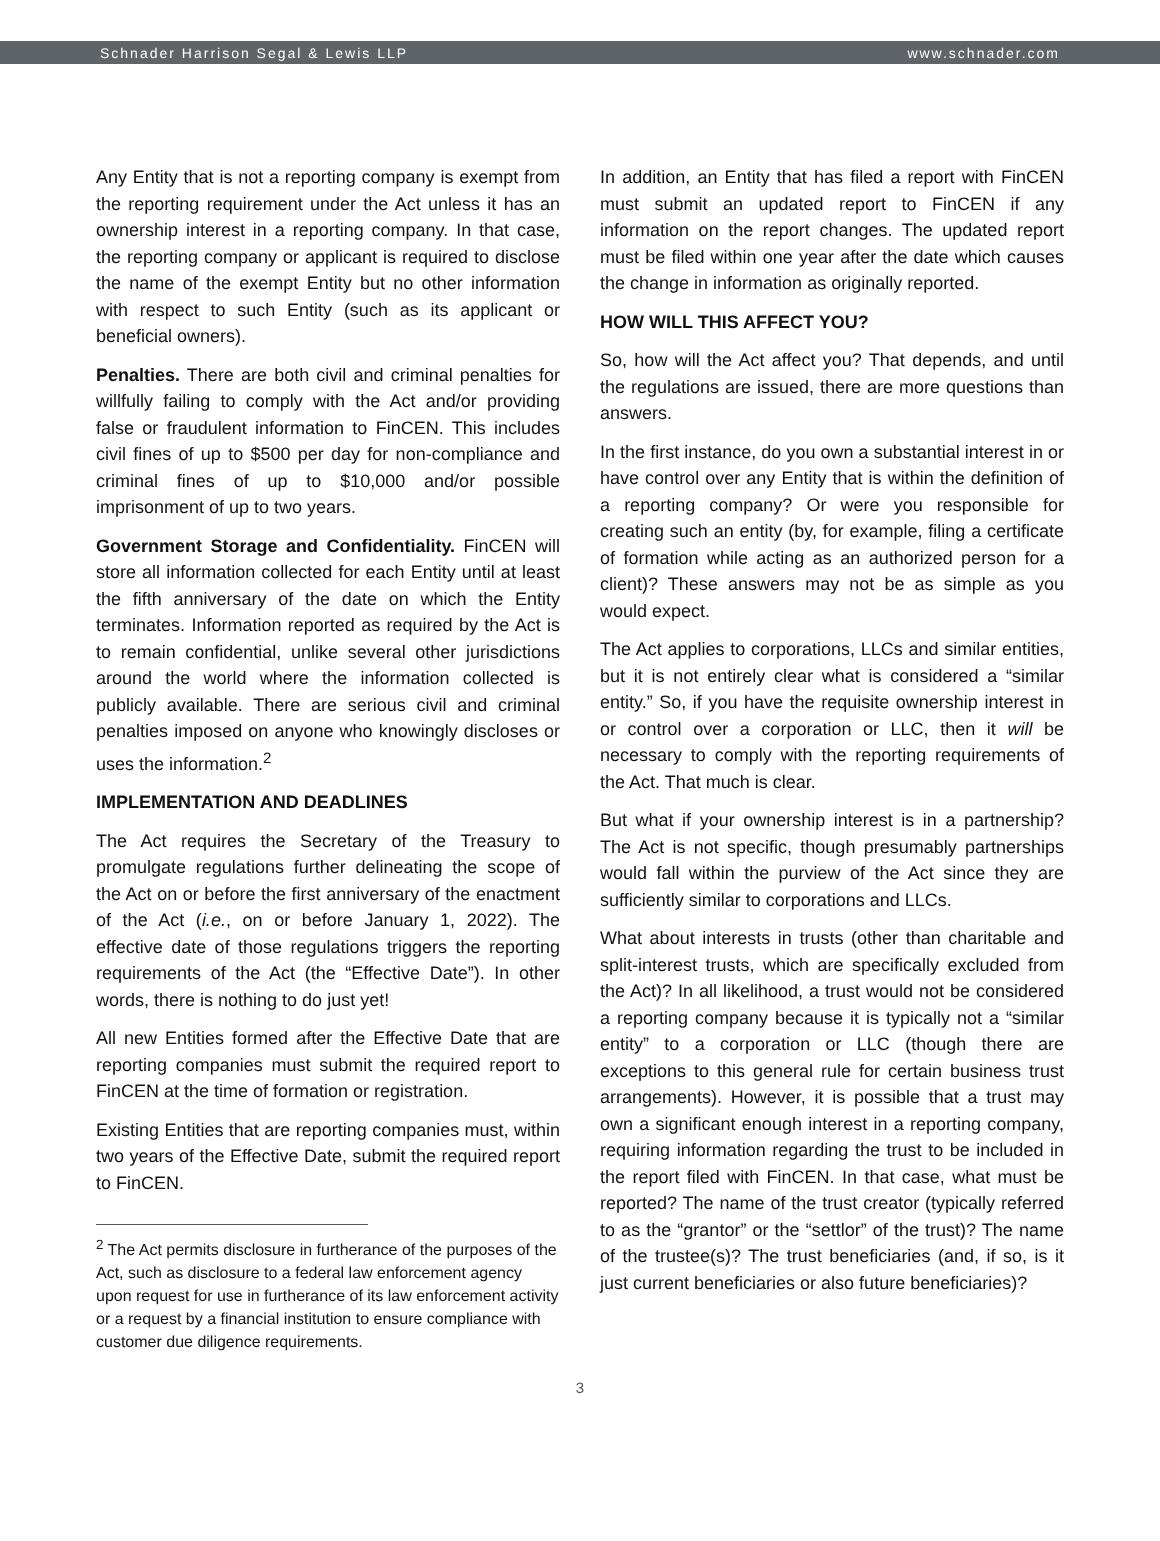Schnader Harrison Segal & Lewis LLP www.schnader.com
Any Entity that is not a reporting company is exempt from the reporting requirement under the Act unless it has an ownership interest in a reporting company. In that case, the reporting company or applicant is required to disclose the name of the exempt Entity but no other information with respect to such Entity (such as its applicant or beneficial owners).
Penalties. There are both civil and criminal penalties for willfully failing to comply with the Act and/or providing false or fraudulent information to FinCEN. This includes civil fines of up to $500 per day for non-compliance and criminal fines of up to $10,000 and/or possible imprisonment of up to two years.
Government Storage and Confidentiality. FinCEN will store all information collected for each Entity until at least the fifth anniversary of the date on which the Entity terminates. Information reported as required by the Act is to remain confidential, unlike several other jurisdictions around the world where the information collected is publicly available. There are serious civil and criminal penalties imposed on anyone who knowingly discloses or uses the information.<sup>2</sup>
IMPLEMENTATION AND DEADLINES
The Act requires the Secretary of the Treasury to promulgate regulations further delineating the scope of the Act on or before the first anniversary of the enactment of the Act (i.e., on or before January 1, 2022). The effective date of those regulations triggers the reporting requirements of the Act (the “Effective Date”). In other words, there is nothing to do just yet!
All new Entities formed after the Effective Date that are reporting companies must submit the required report to FinCEN at the time of formation or registration.
Existing Entities that are reporting companies must, within two years of the Effective Date, submit the required report to FinCEN.
<sup>2</sup> The Act permits disclosure in furtherance of the purposes of the Act, such as disclosure to a federal law enforcement agency upon request for use in furtherance of its law enforcement activity or a request by a financial institution to ensure compliance with customer due diligence requirements.
In addition, an Entity that has filed a report with FinCEN must submit an updated report to FinCEN if any information on the report changes. The updated report must be filed within one year after the date which causes the change in information as originally reported.
HOW WILL THIS AFFECT YOU?
So, how will the Act affect you? That depends, and until the regulations are issued, there are more questions than answers.
In the first instance, do you own a substantial interest in or have control over any Entity that is within the definition of a reporting company? Or were you responsible for creating such an entity (by, for example, filing a certificate of formation while acting as an authorized person for a client)? These answers may not be as simple as you would expect.
The Act applies to corporations, LLCs and similar entities, but it is not entirely clear what is considered a “similar entity.” So, if you have the requisite ownership interest in or control over a corporation or LLC, then it will be necessary to comply with the reporting requirements of the Act. That much is clear.
But what if your ownership interest is in a partnership? The Act is not specific, though presumably partnerships would fall within the purview of the Act since they are sufficiently similar to corporations and LLCs.
What about interests in trusts (other than charitable and split-interest trusts, which are specifically excluded from the Act)? In all likelihood, a trust would not be considered a reporting company because it is typically not a “similar entity” to a corporation or LLC (though there are exceptions to this general rule for certain business trust arrangements). However, it is possible that a trust may own a significant enough interest in a reporting company, requiring information regarding the trust to be included in the report filed with FinCEN. In that case, what must be reported? The name of the trust creator (typically referred to as the “grantor” or the “settlor” of the trust)? The name of the trustee(s)? The trust beneficiaries (and, if so, is it just current beneficiaries or also future beneficiaries)?
3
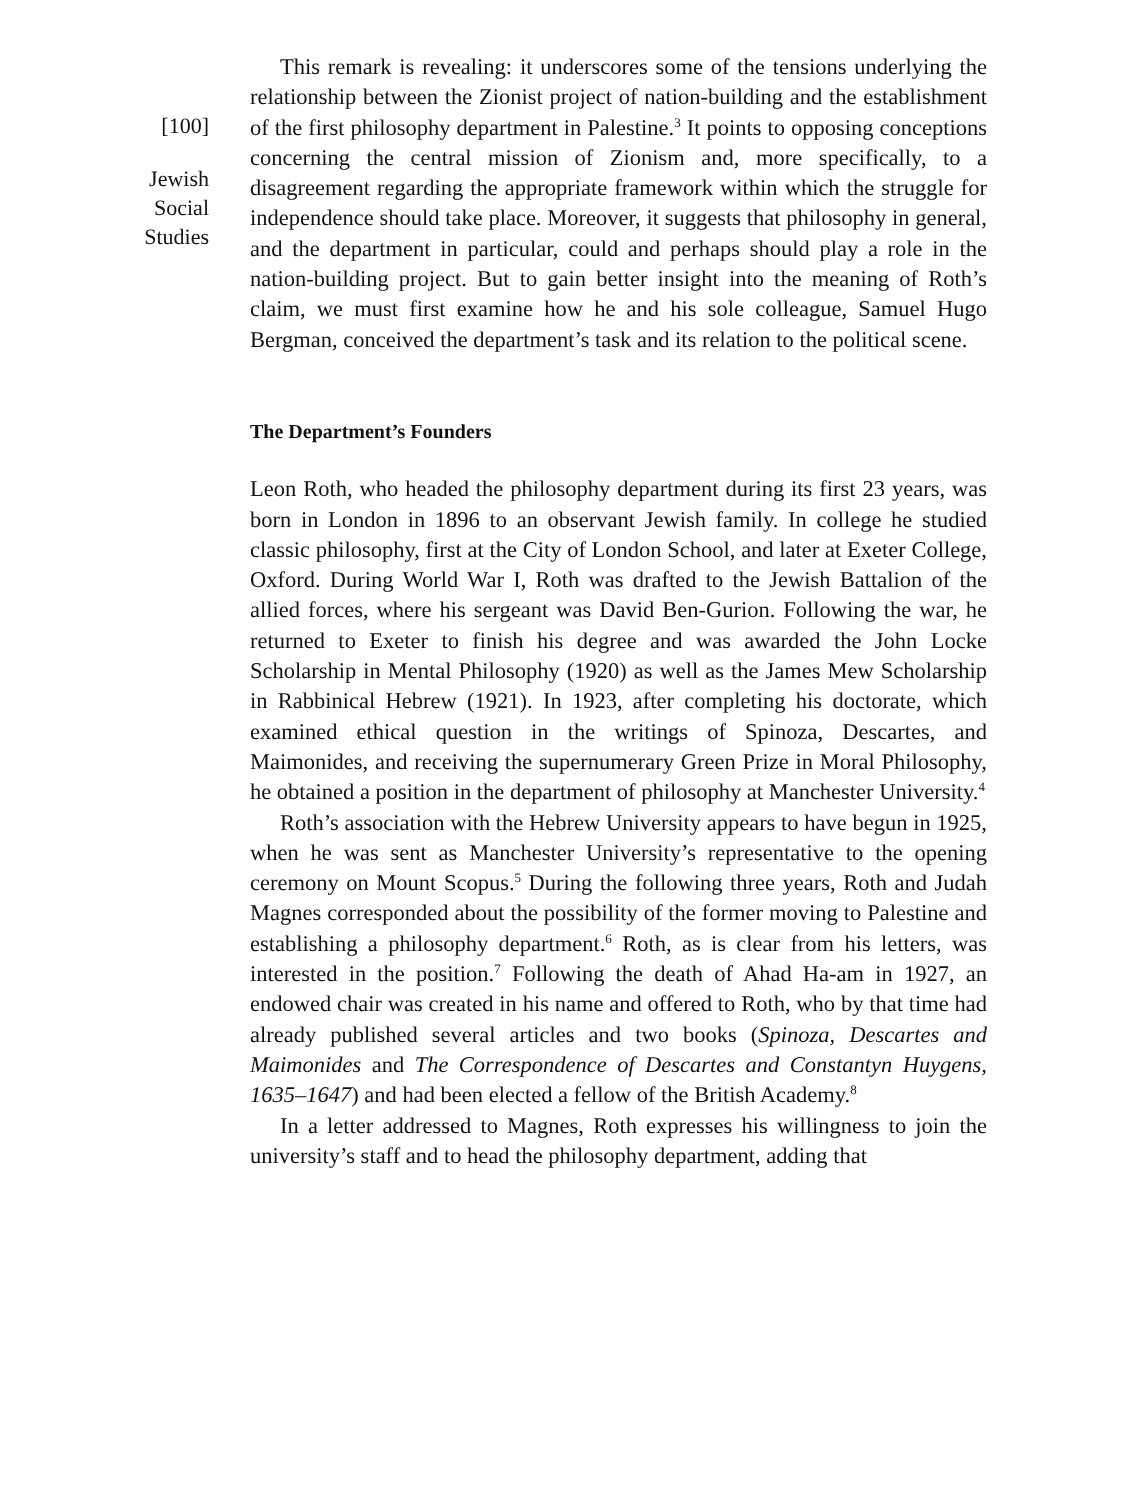[100]
Jewish
Social
Studies
This remark is revealing: it underscores some of the tensions underlying the relationship between the Zionist project of nation-building and the establishment of the first philosophy department in Palestine.<sup>3</sup> It points to opposing conceptions concerning the central mission of Zionism and, more specifically, to a disagreement regarding the appropriate framework within which the struggle for independence should take place. Moreover, it suggests that philosophy in general, and the department in particular, could and perhaps should play a role in the nation-building project. But to gain better insight into the meaning of Roth’s claim, we must first examine how he and his sole colleague, Samuel Hugo Bergman, conceived the department’s task and its relation to the political scene.
The Department’s Founders
Leon Roth, who headed the philosophy department during its first 23 years, was born in London in 1896 to an observant Jewish family. In college he studied classic philosophy, first at the City of London School, and later at Exeter College, Oxford. During World War I, Roth was drafted to the Jewish Battalion of the allied forces, where his sergeant was David Ben-Gurion. Following the war, he returned to Exeter to finish his degree and was awarded the John Locke Scholarship in Mental Philosophy (1920) as well as the James Mew Scholarship in Rabbinical Hebrew (1921). In 1923, after completing his doctorate, which examined ethical question in the writings of Spinoza, Descartes, and Maimonides, and receiving the supernumerary Green Prize in Moral Philosophy, he obtained a position in the department of philosophy at Manchester University.<sup>4</sup>
Roth’s association with the Hebrew University appears to have begun in 1925, when he was sent as Manchester University’s representative to the opening ceremony on Mount Scopus.<sup>5</sup> During the following three years, Roth and Judah Magnes corresponded about the possibility of the former moving to Palestine and establishing a philosophy department.<sup>6</sup> Roth, as is clear from his letters, was interested in the position.<sup>7</sup> Following the death of Ahad Ha-am in 1927, an endowed chair was created in his name and offered to Roth, who by that time had already published several articles and two books (Spinoza, Descartes and Maimonides and The Correspondence of Descartes and Constantyn Huygens, 1635–1647) and had been elected a fellow of the British Academy.<sup>8</sup>
In a letter addressed to Magnes, Roth expresses his willingness to join the university’s staff and to head the philosophy department, adding that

• ASSIGNMENT:
The answer must be every line from the records above that contains the word "considered", copied in full.

• ANSWER SPACE:
The Act applies to corporations, LLCs and similar entities, but it is not entirely clear what is considered a “similar entity.” So, if you have the requisite ownership interest in or control over a corporation or LLC, then it will be necessary to comply with the reporting requirements of the Act. That much is clear.
What about interests in trusts (other than charitable and split-interest trusts, which are specifically excluded from the Act)? In all likelihood, a trust would not be considered a reporting company because it is typically not a “similar entity” to a corporation or LLC (though there are exceptions to this general rule for certain business trust arrangements). However, it is possible that a trust may own a significant enough interest in a reporting company, requiring information regarding the trust to be included in the report filed with FinCEN. In that case, what must be reported? The name of the trust creator (typically referred to as the “grantor” or the “settlor” of the trust)? The name of the trustee(s)? The trust beneficiaries (and, if so, is it just current beneficiaries or also future beneficiaries)?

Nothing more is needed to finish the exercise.